§ **Extract to read**
|---|
[pianotech] Weickert Hammers

David Love davidlovepianos at comcast.net
Sat Sep 19 14:49:16 MDT 2009


I have a set of Weikerts on an S&S L and they sound great after two
saturations of 10:1 thinner/lacquer.  But I'm not sure they sound better
than a set of Bacon felt hammers treated the same way and the cost is
higher.  I believe the Weikerts are meant to be firmer than this and there
are some efforts being made to either modify the sheet manufacturing.  Check
with Ray.  The problems may be solved by now.

 

David Love

www.davidlovepianos.com

 

From: pianotech-bounces at ptg.org [mailto:pianotech-bounces at ptg.org] On Behalf
Of Paul T Williams
Sent: Saturday, September 19, 2009 1:25 PM
To: pianotech at ptg.org
Subject: Re: [pianotech] Weickert Hammers

 

Hi Ed. 

A fine reply.  So, you would say that these would work great for practice
rooms?  My Abel naturals from wally are absolutely awesome, but waaaay too
powerful for a 10x10 practice room.  I have to voice the heck out of them to
calm them down.  On stage, they're awesome! no complaints from students,
though, so I guess they like it.  I like it too, but really really powerful
hammers. The piano faculty and director are all giddy about the ones I
installed on the D in our smallest recital room (seats 250) this summer.
It's really, now, a great piano. 

Paul 





From: 

Ed Foote <a440a at aol.com> 


To: 

pianotech at ptg.org 


Date: 

09/18/2009 01:12 PM 


Subject: 

[pianotech] Weickert Hammers

 

  _____  




Greetings,
 Just thought I would file a progress report on these Weickert hammers.  I
installed them in a 1925 model M this summer. They were soft, too soft.
|---|
§ **Stored records**

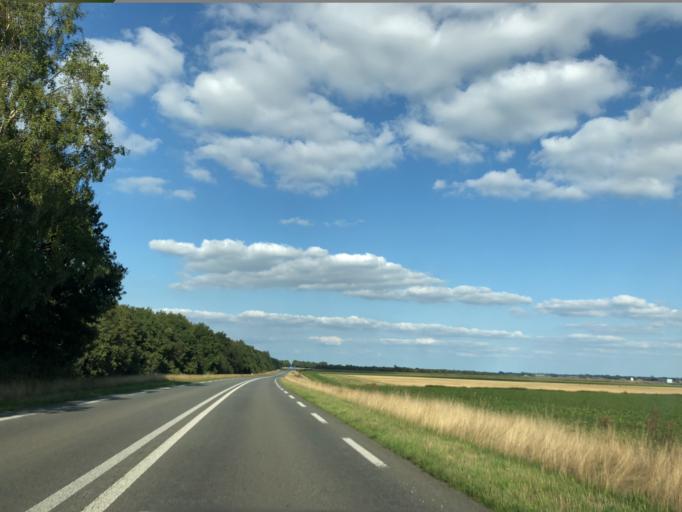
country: NL
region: Groningen
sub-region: Gemeente Stadskanaal
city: Stadskanaal
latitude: 52.9532
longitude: 6.8746
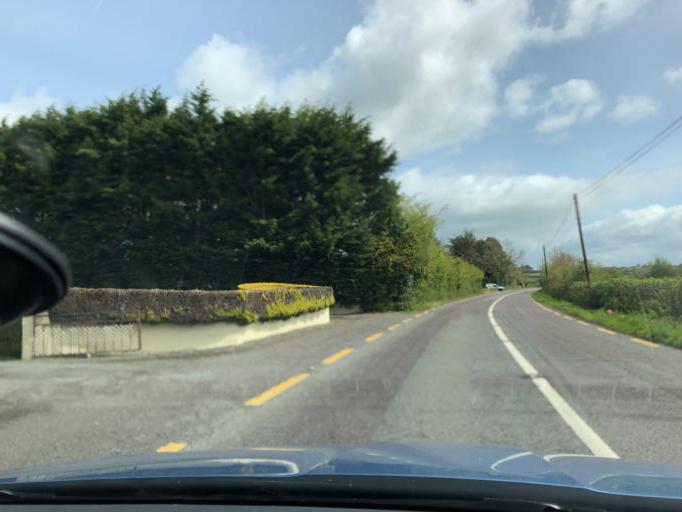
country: IE
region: Munster
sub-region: County Cork
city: Millstreet
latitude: 52.0903
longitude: -9.1460
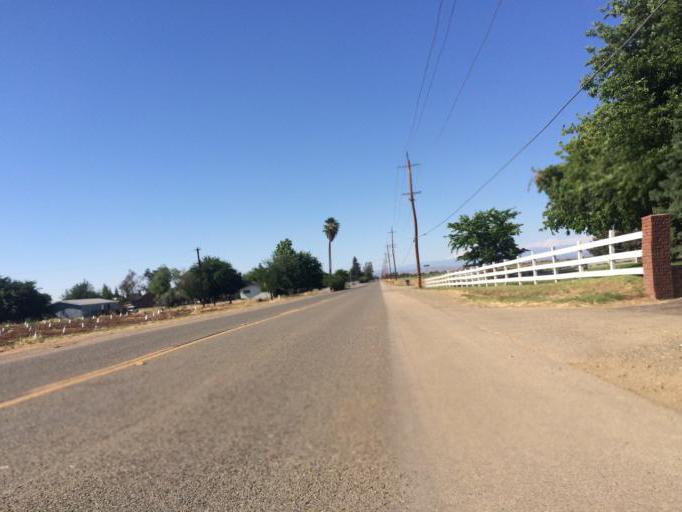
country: US
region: California
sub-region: Fresno County
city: Tarpey Village
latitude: 36.7858
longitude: -119.6102
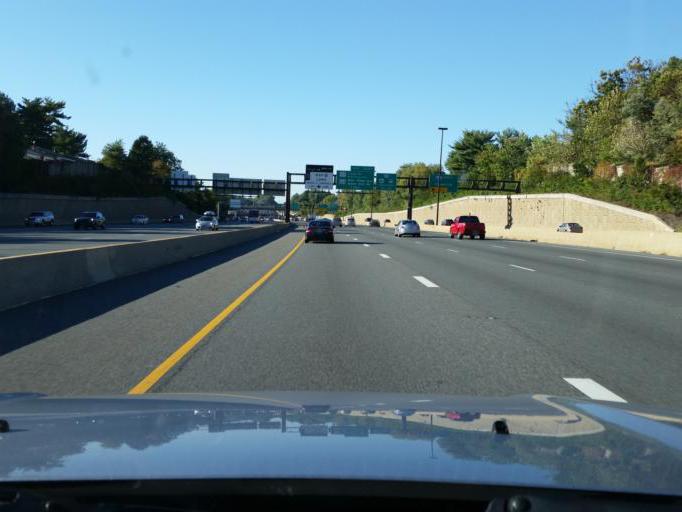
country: US
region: Maryland
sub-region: Montgomery County
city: Gaithersburg
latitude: 39.1258
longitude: -77.2013
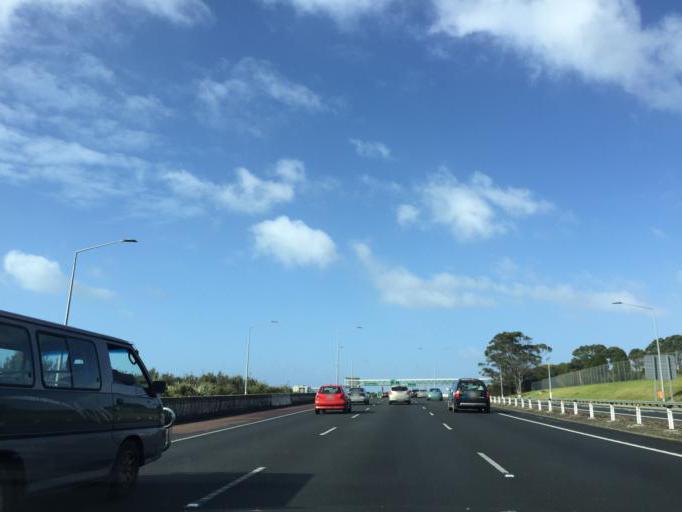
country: NZ
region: Auckland
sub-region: Auckland
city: North Shore
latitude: -36.7948
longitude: 174.7578
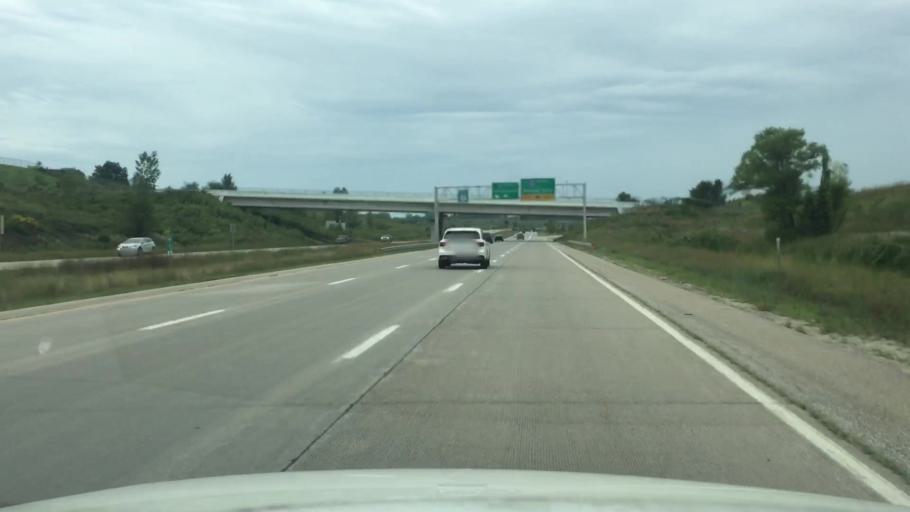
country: US
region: Iowa
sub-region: Polk County
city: West Des Moines
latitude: 41.5230
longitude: -93.7588
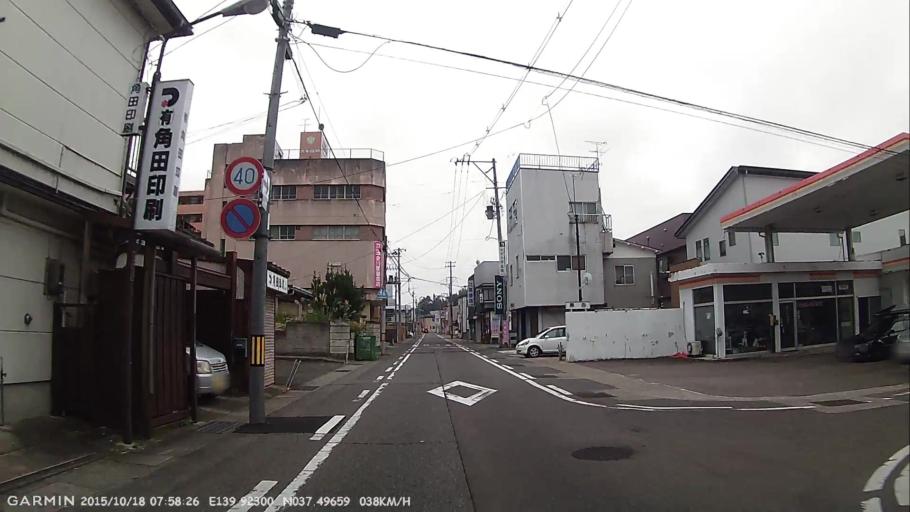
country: JP
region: Fukushima
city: Kitakata
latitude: 37.4965
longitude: 139.9230
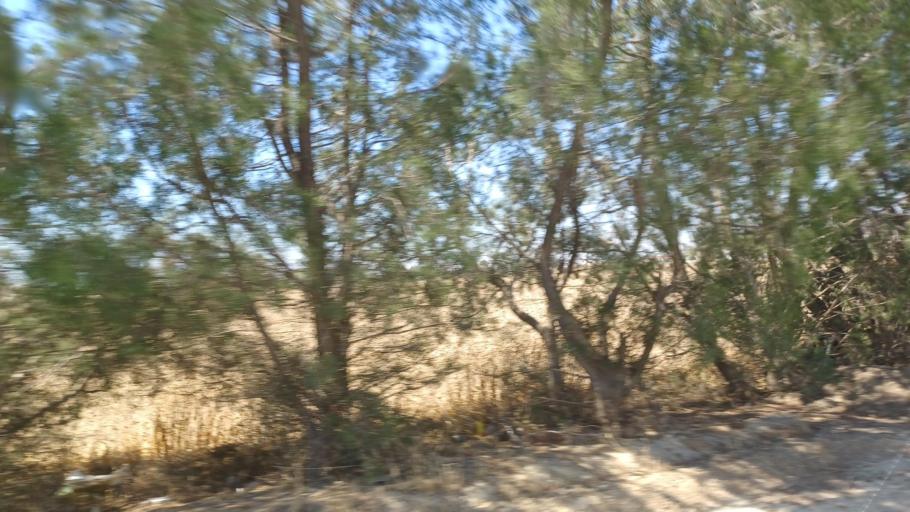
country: CY
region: Larnaka
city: Voroklini
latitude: 34.9949
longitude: 33.6677
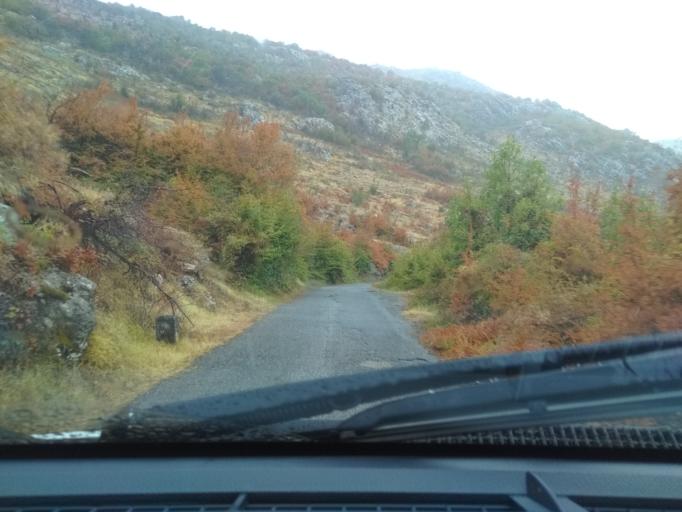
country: ME
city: Stari Bar
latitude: 42.1672
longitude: 19.1980
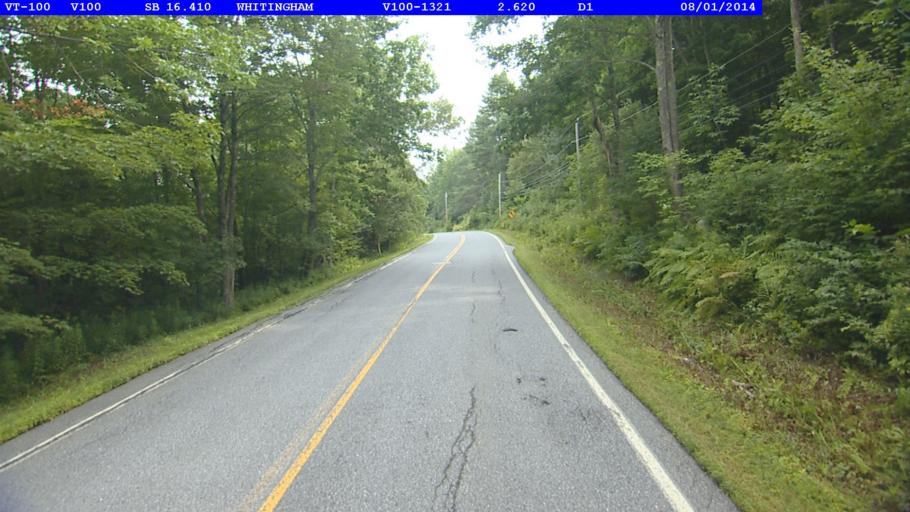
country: US
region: Massachusetts
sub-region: Franklin County
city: Charlemont
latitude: 42.7757
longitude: -72.8955
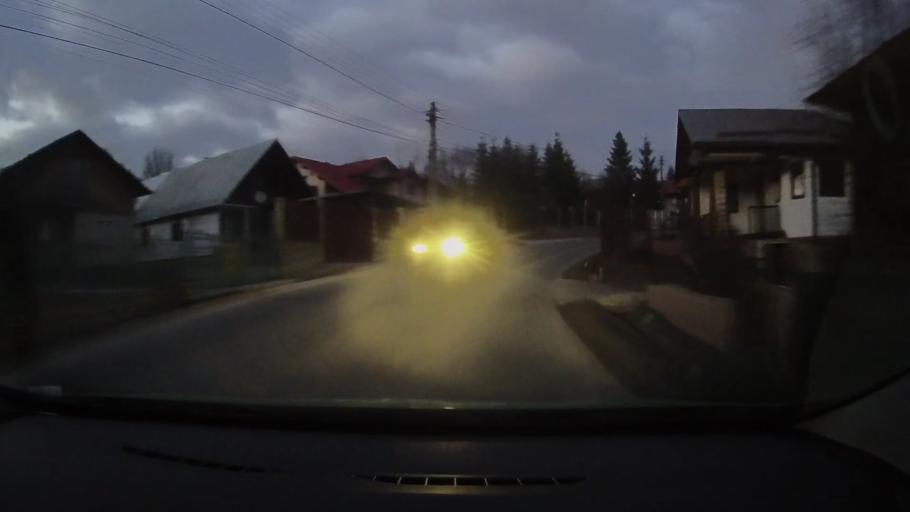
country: RO
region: Prahova
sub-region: Comuna Poiana Campina
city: Poiana Campina
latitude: 45.1243
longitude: 25.6758
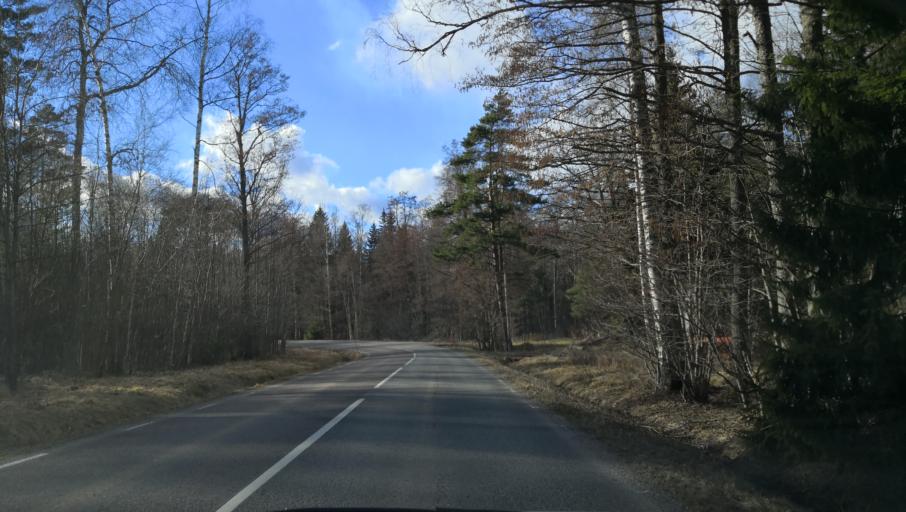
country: SE
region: Stockholm
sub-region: Varmdo Kommun
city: Hemmesta
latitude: 59.2868
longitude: 18.4779
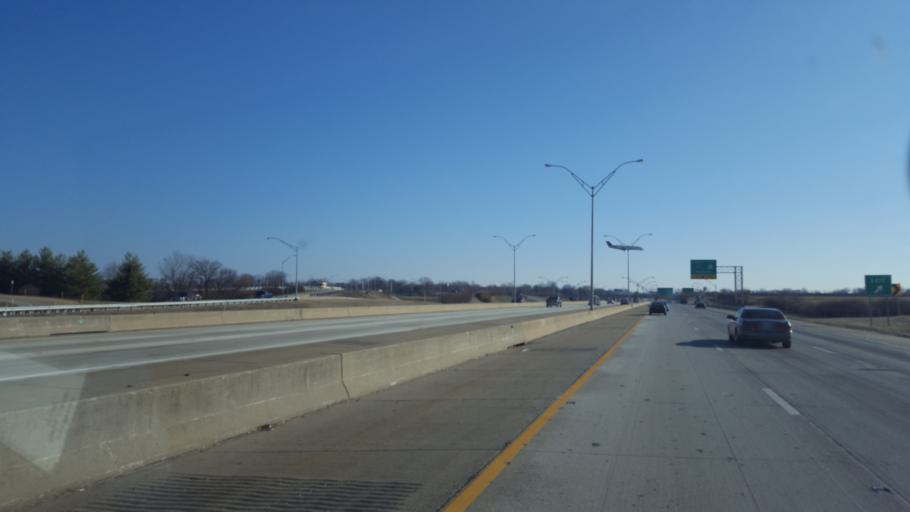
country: US
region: Kentucky
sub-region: Jefferson County
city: Audubon Park
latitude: 38.1896
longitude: -85.7379
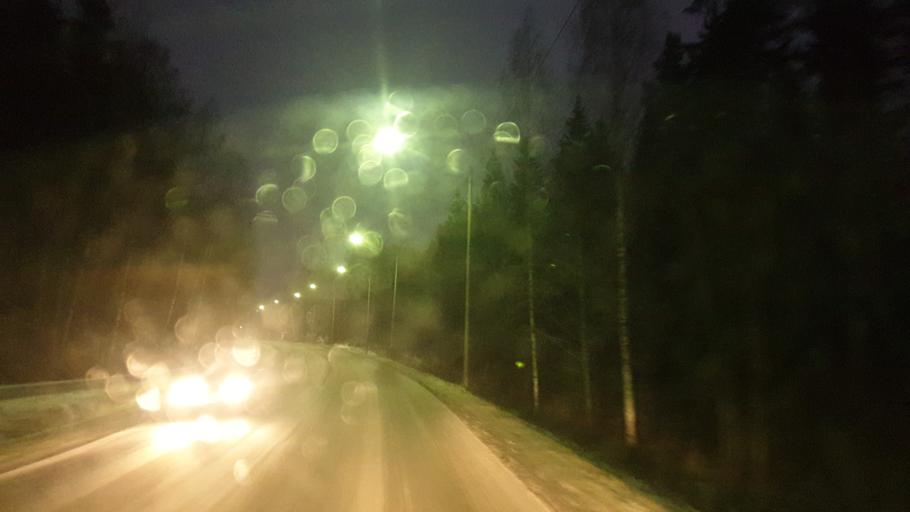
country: FI
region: Southern Savonia
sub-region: Savonlinna
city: Savonlinna
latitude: 61.8617
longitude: 28.9455
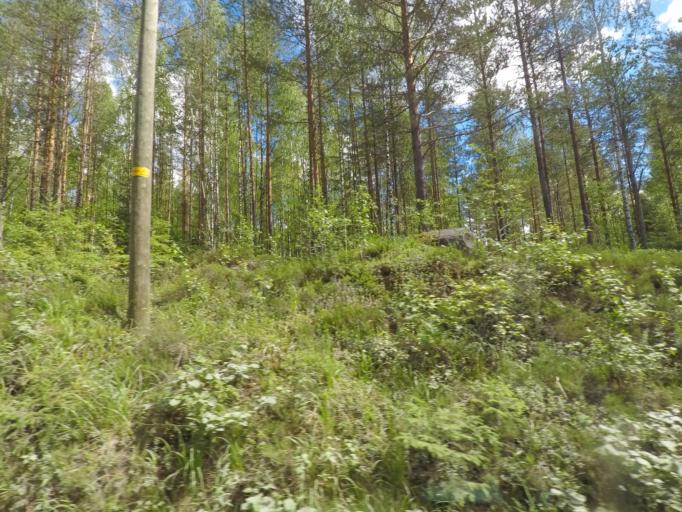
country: FI
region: Central Finland
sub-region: Jyvaeskylae
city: Hankasalmi
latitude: 62.4332
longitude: 26.6484
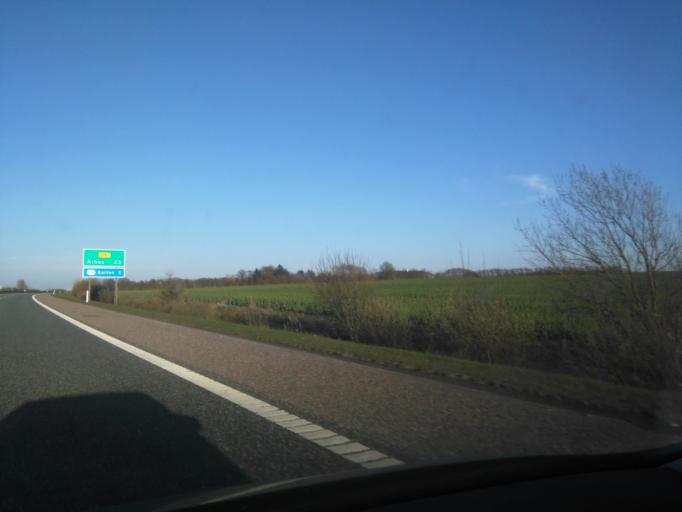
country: DK
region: Central Jutland
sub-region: Skanderborg Kommune
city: Galten
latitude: 56.1479
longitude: 9.8344
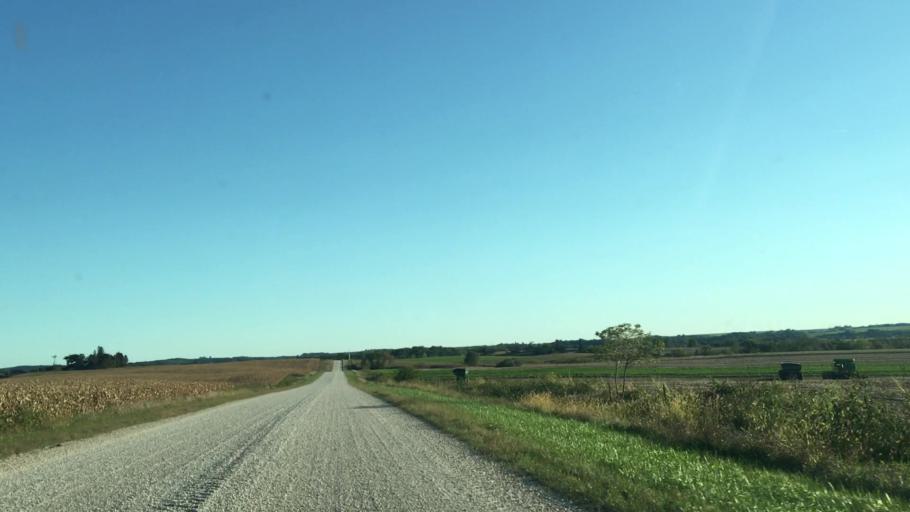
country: US
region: Minnesota
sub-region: Fillmore County
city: Preston
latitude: 43.8022
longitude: -92.0395
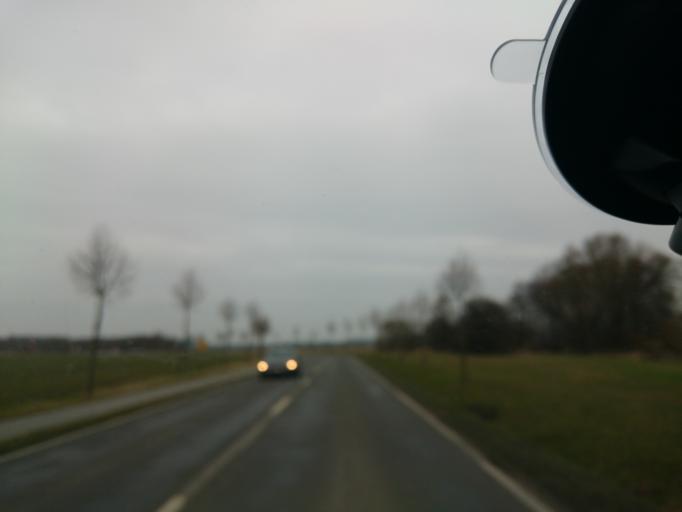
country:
|---|
§ **Written exercise**
Reproduce everything in the piano hammer discussion above from "David Love davidlovepianos" down to "solved by now.".

§ **Expected output**
David Love davidlovepianos at comcast.net
Sat Sep 19 14:49:16 MDT 2009


I have a set of Weikerts on an S&S L and they sound great after two
saturations of 10:1 thinner/lacquer.  But I'm not sure they sound better
than a set of Bacon felt hammers treated the same way and the cost is
higher.  I believe the Weikerts are meant to be firmer than this and there
are some efforts being made to either modify the sheet manufacturing.  Check
with Ray.  The problems may be solved by now.